### [Text under study]
Eurex
Eurex Exchange: Assenagon launched a multi asset fund in mid-November. What is the fund’s investment objective?
Thomas Romig: The aim is to make flexible use of global investment opportunities and map out risk alignment/exposure clearly for investors via the capital preservation framework.
Eurex Exchange: A multi asset strategy with a set capital preservation level. Why are you launching a strategy like that and what makes it so special?
Thomas Romig: A flexible multi asset strategy sets out a very broad framework for investment ideas. By specifying the risk limit, we can make a relatively clear statement about the maximum risk level of the fund. After all, only investors who are prepared to take the risk for the long term and stay invested will be able to collect the returns that can be generated over the long run, too.
Eurex Exchange: What role do derivatives play in that?
Thomas Romig: Due to their flexibility and liquidity, derivatives are a key component of our portfolio structure. We can also achieve different positions using options or futures on various investment classes.

### [Dataset excerpts]

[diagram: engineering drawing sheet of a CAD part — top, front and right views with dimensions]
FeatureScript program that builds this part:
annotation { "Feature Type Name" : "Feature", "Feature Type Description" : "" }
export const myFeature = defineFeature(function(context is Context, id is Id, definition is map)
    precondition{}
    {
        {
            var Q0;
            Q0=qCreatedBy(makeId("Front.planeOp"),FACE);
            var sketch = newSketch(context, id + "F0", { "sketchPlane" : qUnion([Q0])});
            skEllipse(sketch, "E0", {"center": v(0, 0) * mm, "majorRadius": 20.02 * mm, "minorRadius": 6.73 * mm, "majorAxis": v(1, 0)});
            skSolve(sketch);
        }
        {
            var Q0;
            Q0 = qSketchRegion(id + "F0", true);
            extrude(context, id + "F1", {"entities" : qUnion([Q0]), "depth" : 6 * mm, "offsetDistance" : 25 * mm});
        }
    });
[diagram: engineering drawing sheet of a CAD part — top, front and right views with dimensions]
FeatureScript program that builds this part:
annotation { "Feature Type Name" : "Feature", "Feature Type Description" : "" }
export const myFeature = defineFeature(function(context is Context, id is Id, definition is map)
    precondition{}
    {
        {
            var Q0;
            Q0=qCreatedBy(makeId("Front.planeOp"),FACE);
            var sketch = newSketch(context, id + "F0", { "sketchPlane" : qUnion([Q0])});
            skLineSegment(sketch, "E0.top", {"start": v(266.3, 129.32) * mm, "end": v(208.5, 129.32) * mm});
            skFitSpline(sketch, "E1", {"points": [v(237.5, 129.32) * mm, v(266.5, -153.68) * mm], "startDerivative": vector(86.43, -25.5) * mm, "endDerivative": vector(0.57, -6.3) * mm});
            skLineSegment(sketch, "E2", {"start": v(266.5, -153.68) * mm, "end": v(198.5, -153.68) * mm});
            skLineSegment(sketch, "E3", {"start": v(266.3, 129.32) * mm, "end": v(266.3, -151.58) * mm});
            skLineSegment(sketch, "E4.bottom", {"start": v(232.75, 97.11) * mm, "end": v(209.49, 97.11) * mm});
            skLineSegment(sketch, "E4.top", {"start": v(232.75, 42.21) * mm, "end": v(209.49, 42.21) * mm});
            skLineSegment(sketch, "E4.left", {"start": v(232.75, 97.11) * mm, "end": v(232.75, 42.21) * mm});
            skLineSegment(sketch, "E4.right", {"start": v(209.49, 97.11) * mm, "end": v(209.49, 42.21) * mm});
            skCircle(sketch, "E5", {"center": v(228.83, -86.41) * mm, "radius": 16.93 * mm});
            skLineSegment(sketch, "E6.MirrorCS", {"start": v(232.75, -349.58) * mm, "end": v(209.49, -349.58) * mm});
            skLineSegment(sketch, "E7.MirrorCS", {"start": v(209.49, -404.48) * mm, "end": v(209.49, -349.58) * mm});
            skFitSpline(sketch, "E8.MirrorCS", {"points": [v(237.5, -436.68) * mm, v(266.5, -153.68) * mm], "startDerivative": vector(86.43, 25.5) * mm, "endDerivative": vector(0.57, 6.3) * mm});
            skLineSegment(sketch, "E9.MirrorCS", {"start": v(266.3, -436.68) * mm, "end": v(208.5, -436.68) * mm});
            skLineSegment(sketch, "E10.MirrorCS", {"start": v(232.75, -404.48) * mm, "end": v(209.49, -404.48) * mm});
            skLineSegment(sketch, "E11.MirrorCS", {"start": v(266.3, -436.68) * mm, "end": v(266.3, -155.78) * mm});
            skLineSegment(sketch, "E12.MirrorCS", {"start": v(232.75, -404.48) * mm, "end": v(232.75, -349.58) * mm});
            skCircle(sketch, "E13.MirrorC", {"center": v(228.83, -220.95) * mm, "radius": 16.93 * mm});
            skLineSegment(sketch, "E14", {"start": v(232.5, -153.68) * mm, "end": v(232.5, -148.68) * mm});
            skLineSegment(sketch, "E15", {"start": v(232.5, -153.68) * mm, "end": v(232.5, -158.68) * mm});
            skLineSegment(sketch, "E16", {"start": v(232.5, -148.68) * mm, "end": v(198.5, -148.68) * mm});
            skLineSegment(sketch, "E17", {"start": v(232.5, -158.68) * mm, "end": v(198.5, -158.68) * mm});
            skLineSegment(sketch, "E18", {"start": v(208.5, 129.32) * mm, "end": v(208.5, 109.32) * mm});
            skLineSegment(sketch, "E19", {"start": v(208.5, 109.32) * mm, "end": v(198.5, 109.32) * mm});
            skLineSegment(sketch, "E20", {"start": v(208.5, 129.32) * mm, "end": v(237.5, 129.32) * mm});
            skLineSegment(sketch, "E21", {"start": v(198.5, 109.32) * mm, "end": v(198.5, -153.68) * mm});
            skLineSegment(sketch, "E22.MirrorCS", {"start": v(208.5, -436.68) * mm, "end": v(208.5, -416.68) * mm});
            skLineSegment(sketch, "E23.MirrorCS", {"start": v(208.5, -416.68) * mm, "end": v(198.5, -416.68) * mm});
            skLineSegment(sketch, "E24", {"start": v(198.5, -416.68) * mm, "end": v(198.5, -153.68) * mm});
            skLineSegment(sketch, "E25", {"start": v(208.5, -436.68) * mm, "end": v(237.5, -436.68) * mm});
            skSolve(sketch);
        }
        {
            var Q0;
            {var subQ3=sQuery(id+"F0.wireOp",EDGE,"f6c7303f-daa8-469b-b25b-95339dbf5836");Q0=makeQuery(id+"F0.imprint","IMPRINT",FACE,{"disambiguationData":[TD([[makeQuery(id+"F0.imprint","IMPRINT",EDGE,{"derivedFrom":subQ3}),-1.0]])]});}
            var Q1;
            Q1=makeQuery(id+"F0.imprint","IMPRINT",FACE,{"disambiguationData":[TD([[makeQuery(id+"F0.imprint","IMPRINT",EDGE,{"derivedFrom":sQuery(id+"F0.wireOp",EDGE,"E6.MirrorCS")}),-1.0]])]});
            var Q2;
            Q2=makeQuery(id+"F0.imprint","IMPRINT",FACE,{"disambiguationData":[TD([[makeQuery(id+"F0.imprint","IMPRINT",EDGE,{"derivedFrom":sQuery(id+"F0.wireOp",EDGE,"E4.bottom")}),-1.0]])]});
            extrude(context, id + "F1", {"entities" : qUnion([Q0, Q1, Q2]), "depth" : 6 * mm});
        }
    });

### [Exercise directions]
Answer these questions from the Eurex interview:
1. When did Assenagon launch its multi asset fund?
2. According to Thomas Romig, what does specifying the risk limit allow the firm to do?
3. Which two qualities of derivatives make them a key component of the portfolio structure?

### [Written solution]
1. In mid-November.
2. Make a relatively clear statement about the maximum risk level of the fund.
3. Their flexibility and liquidity.